I started to laugh, which is not a good thing when you're out of breath. “All right!” I said. “I bet you won't get much sleep, though.”

“I don't get any sleep just thinking about it,” he said. “Promise you won't tell if I tell you something?”

“Sure.”

“I'm scared to do it.” He shook his head. “I keep
thinking up excuses not to, but I'm running out.”

I said, “Well, I don't have any ready-made excuses for not sleeping with your girlfriend, but I'll tell you something that might help.”

“Tell it.”

“It's a secret about males in the human race under the age of eighteen,” I said.

“What?”

“We all say we're doing it, and almost nobody is. The plain, simple, ugly truth is we're most of us whacking away alone at home.”

“You think so?” he said. He sounded hopeful.

“Check the math. If all the guys who say they're getting laid are really getting laid, and all the girls who say they aren't aren't, then there are three or four hundred guys making it with about six girls. Relax, we're all virgins.”

“You're not sleeping with Devnee, are you?”

“I'm not sleeping with Devnee,” I said. “And if I ever do, I'm not gonna sleep much either.”

Nortie laughed, then thought a minute. “I don't like it when guys talk about making it with someone—whether they are or not. Especially when they aren't. I mean, most of the time the girl never even has a chance to deny it, because she doesn't know it's being said.”

“I guess Elaine has a cure for that,” I said, and Nortie just nodded in agreement. That's an understatement, and Nortie knew exactly what I was talking about.

I was walking down the hall one morning between second and third periods when a voice behind me said, “Boy, I'd like to get a piece of that.” I looked up to see Elaine walking down the hall the other way, and when I turned around I saw the voice came from none other than Fartin' Martin O'Brian. The guy with him—the same guy who was delivering papers with him that day, John Dolan—said, “I already did, man.”

O'Brian punched him in the shoulder. “Right. I'll bet. You couldn't get a piece of a hollow log.”

“No, really,” Dolan said. “She acts cool, but she's as hot for it as any other chick. I didn't even have to do anything. She was all over me.”

There was a pause. “You kidding me?” O'Brian said finally. It's amazing how easy it is to believe something we want to believe.

Dolan raised his right hand. “Last year. It's the gospel,” he said. “Take her out. See for yourself.”

I wanted to turn around and tell them both that if either one of them tried to take Elaine out, she'd tear them a new anal orifice, but I let it pass. O'Brian said he
might just do that and I walked away from their stupid conversation. That was the first time I had any idea how degrading it is for guys to make up stories about who they've been in the sack with. It's a lot clearer when it's someone you know.

Anyway, the next day we were all in Dolly's after school. It was springtime; swimming season was over and we were on the prowl. Dolan walked in and sat down at a booth with O'Brian and a bunch of the other baseball players; they had just finished practice, I think.

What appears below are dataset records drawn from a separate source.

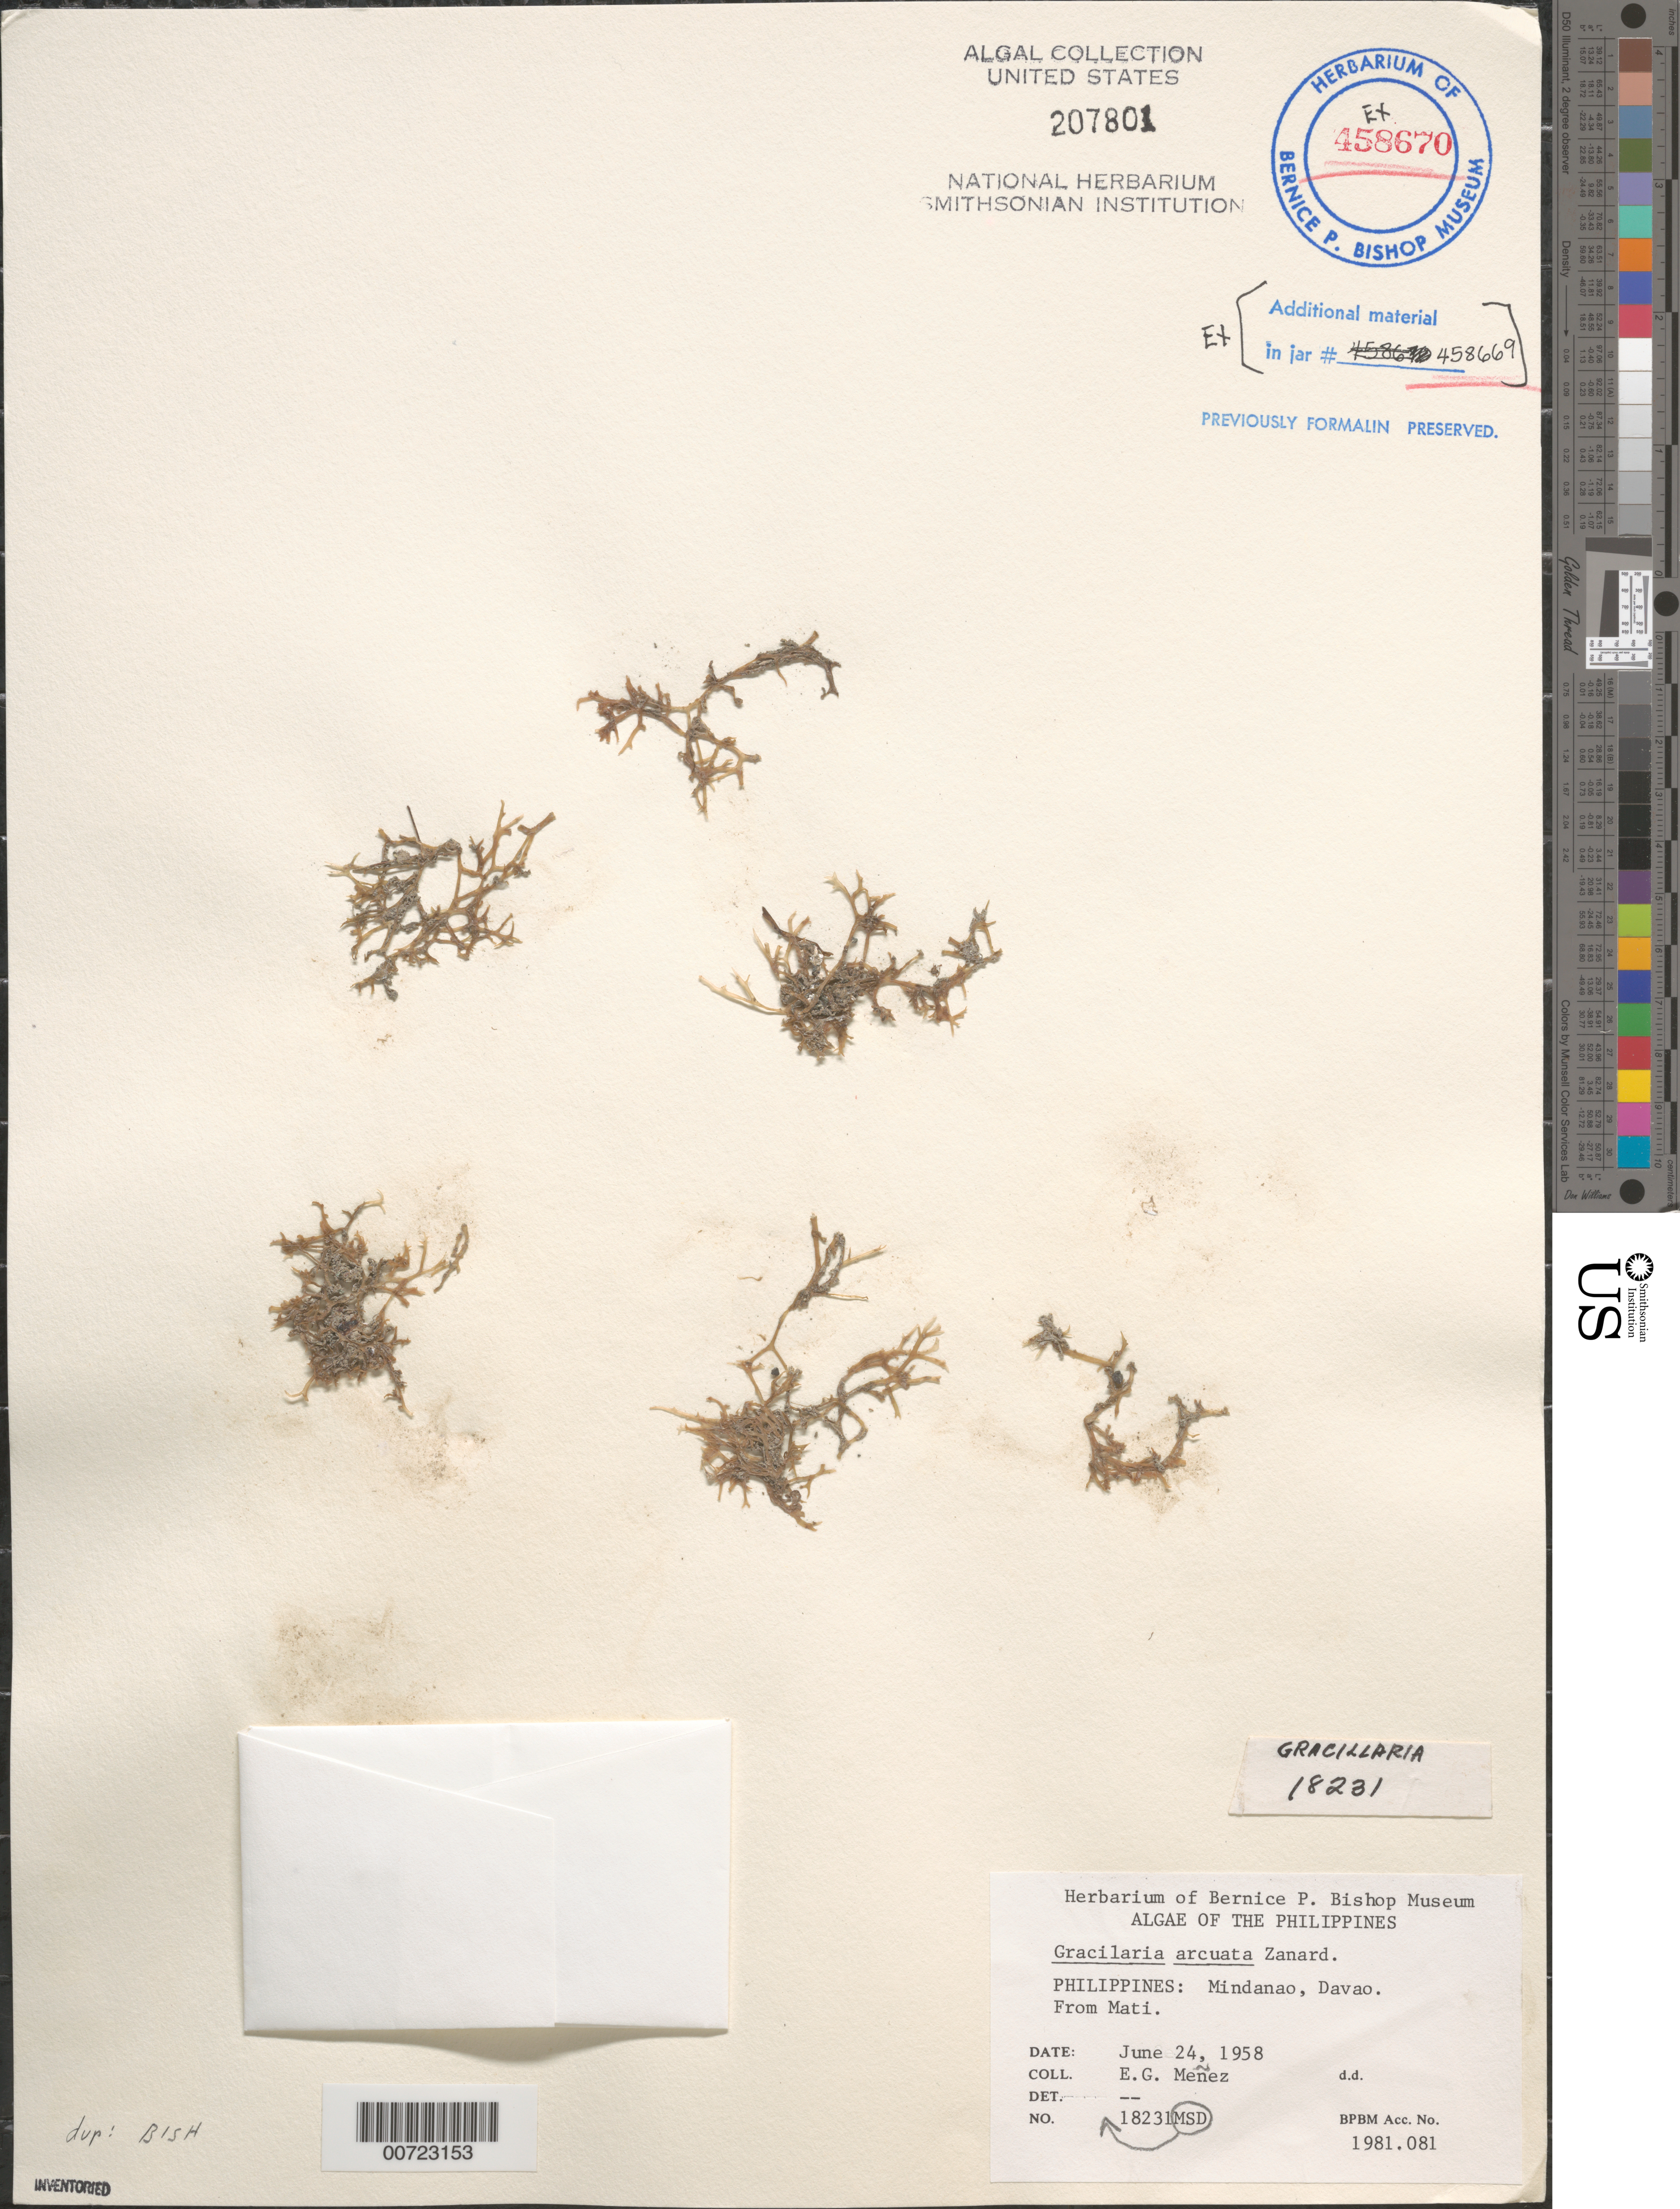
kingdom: Plantae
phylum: Rhodophyta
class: Florideophyceae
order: Gracilariales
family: Gracilariaceae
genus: Gracilaria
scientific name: Gracilaria arcuata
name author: Zanardini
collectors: Meñez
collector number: MSD 18231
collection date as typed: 24 Jun 1958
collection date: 1958-06-24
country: Philippines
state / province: Davao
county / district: Davao del Sur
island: Mindanao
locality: Mati, Davao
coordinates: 08-23.8 deg. N, 124-20.4 deg. E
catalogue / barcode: US 207801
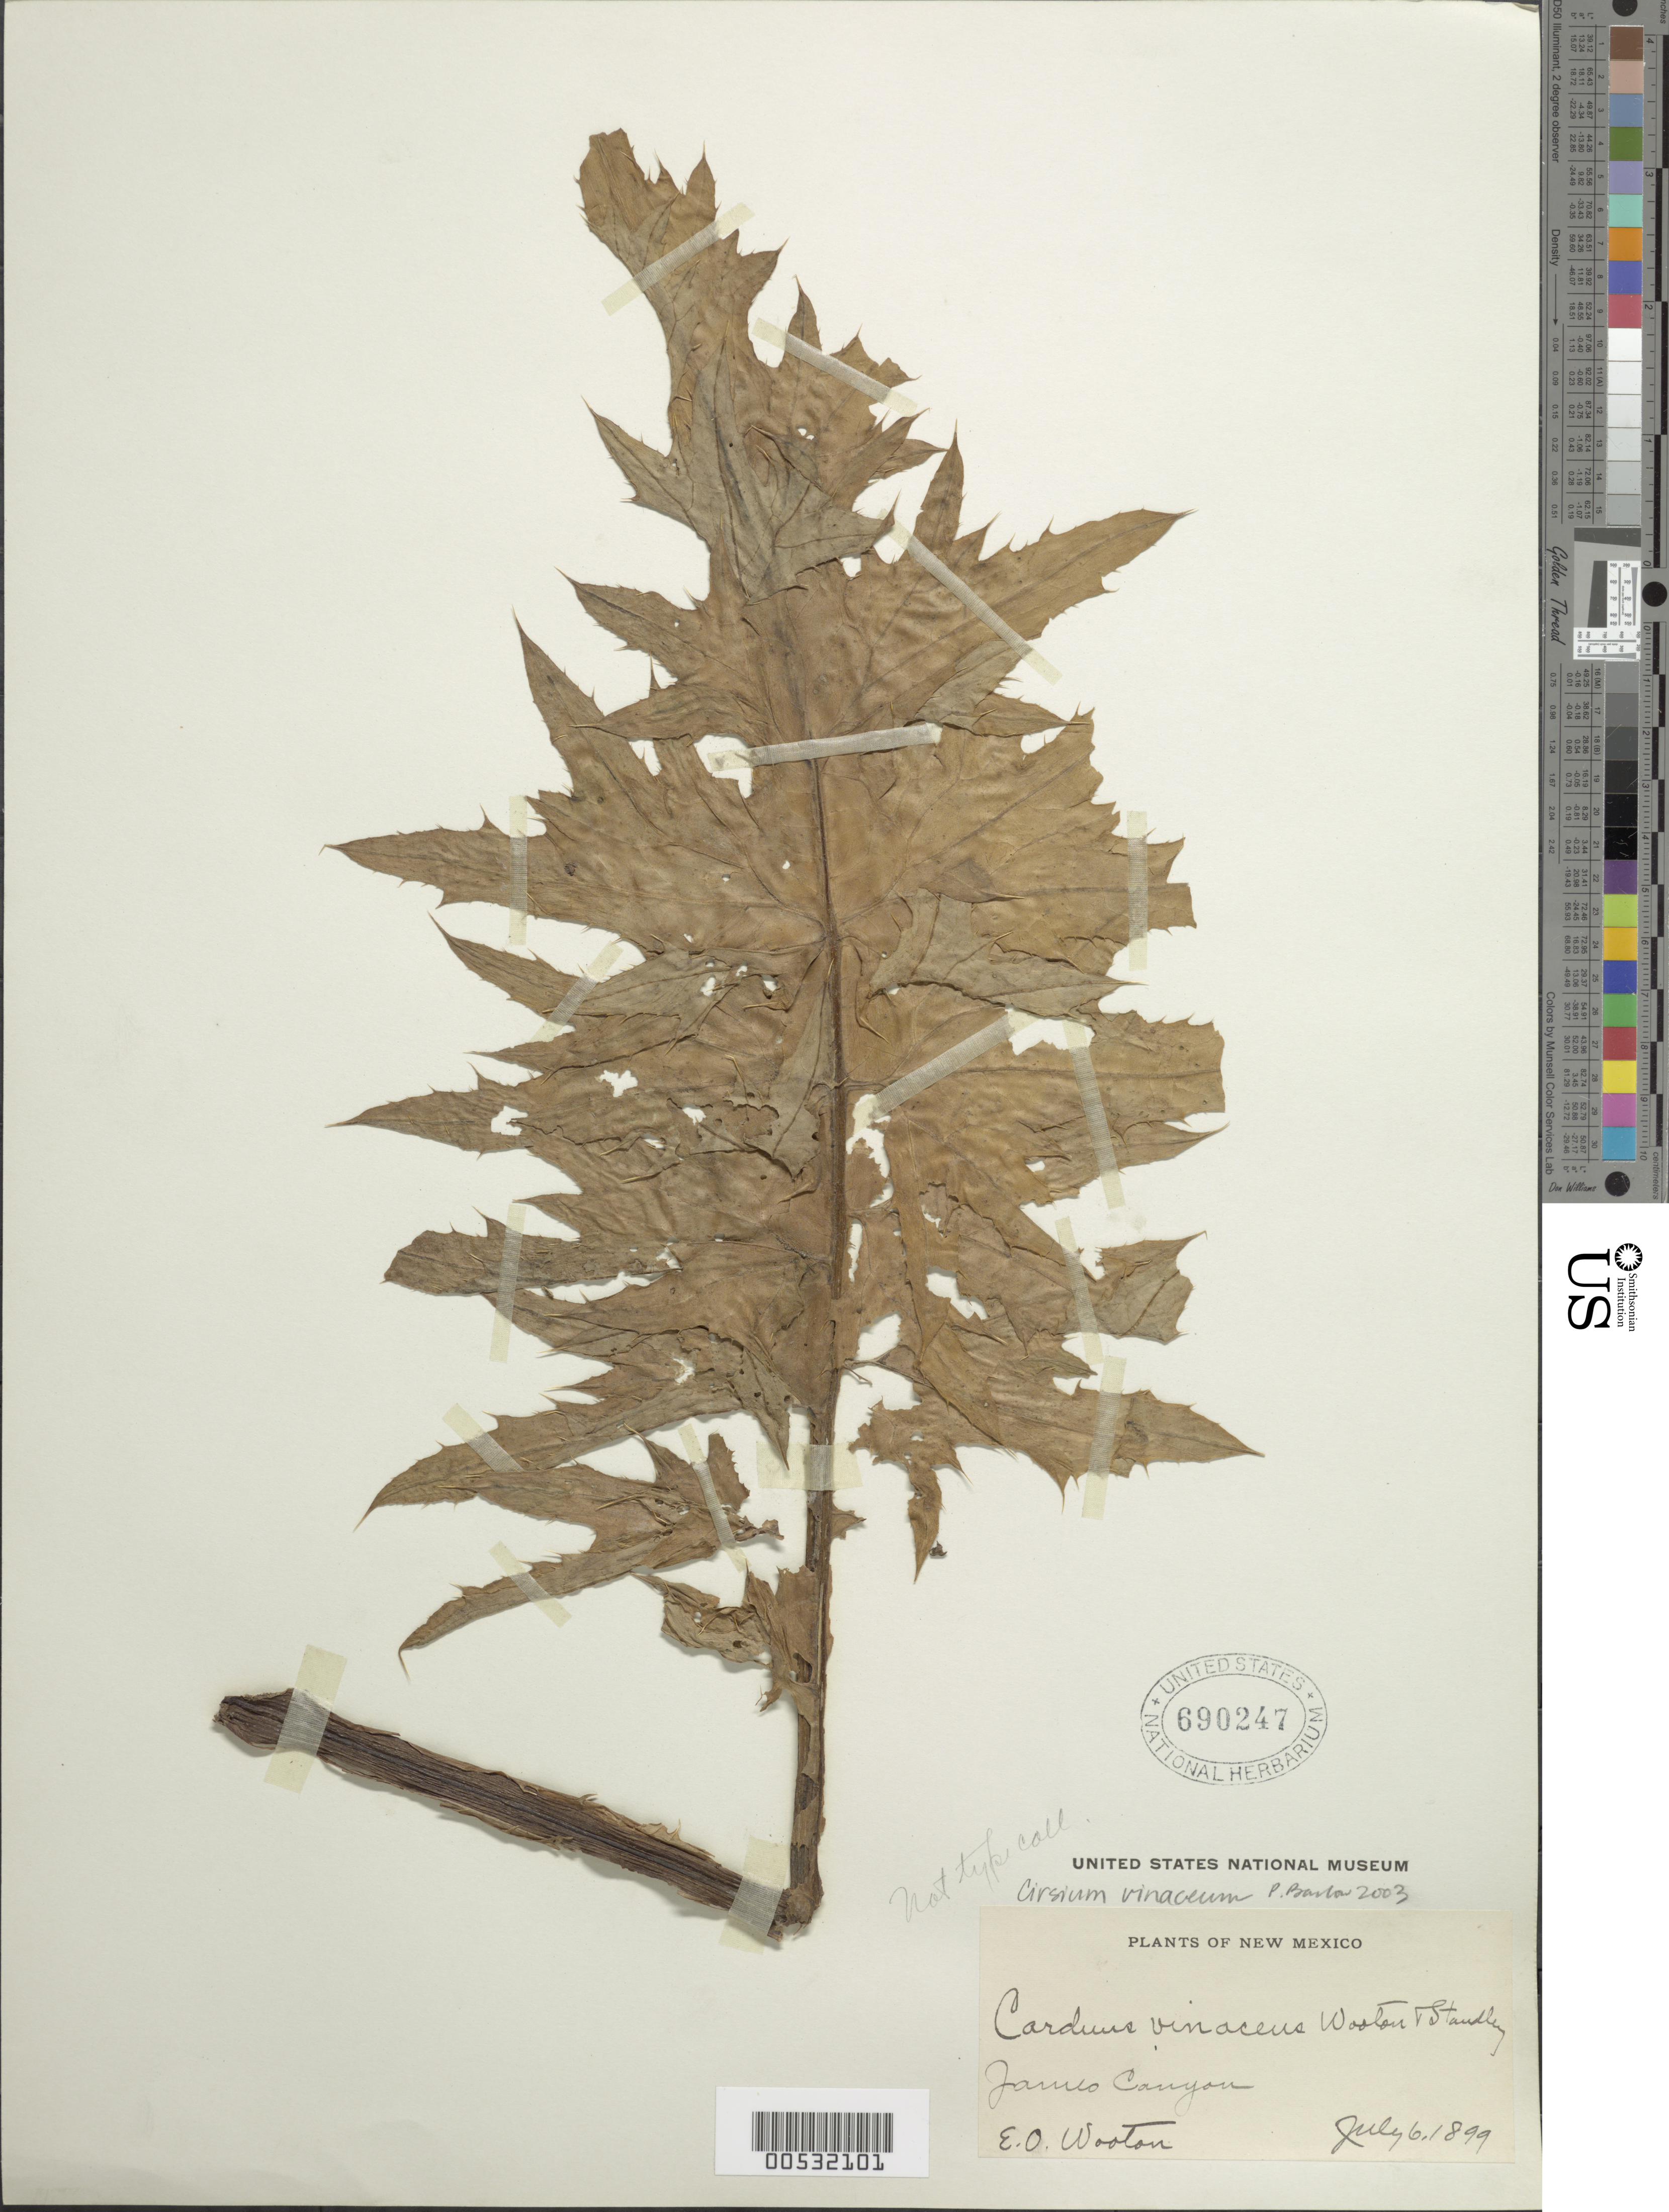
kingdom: Plantae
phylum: Tracheophyta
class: Magnoliopsida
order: Asterales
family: Asteraceae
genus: Cirsium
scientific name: Cirsium vinaceum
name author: Wooton & Standl.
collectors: E. O. Wooton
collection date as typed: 06 Jul 1899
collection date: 1899-07-06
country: United States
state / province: New Mexico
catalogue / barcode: US 690247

I kicked Elaine under the table and said, “Hey there, hot stuff. I hear you're pretty good in the sack.”

A quick confused look passed over her face, like she couldn't believe I'd said that, followed by another look that said: How would you like to have to go through your stools to count your teeth?

I put my hands in the air and said, “Just repeating what I heard.” I repeated Dolan and O'Brian's conversation for her.

Elaine pursed her lips and her eyes narrowed. “I did go out with him,” she said, “for the same reason I give quarters to bums on the street. The jerk took me to Five-Mile and gave me the old ‘put out or get out' routine.” She laughed. “I punched him in the chest as hard as I could and got out. He followed me all the way back
to the city apologizing and begging me to get back in. Took me almost two hours to walk home.”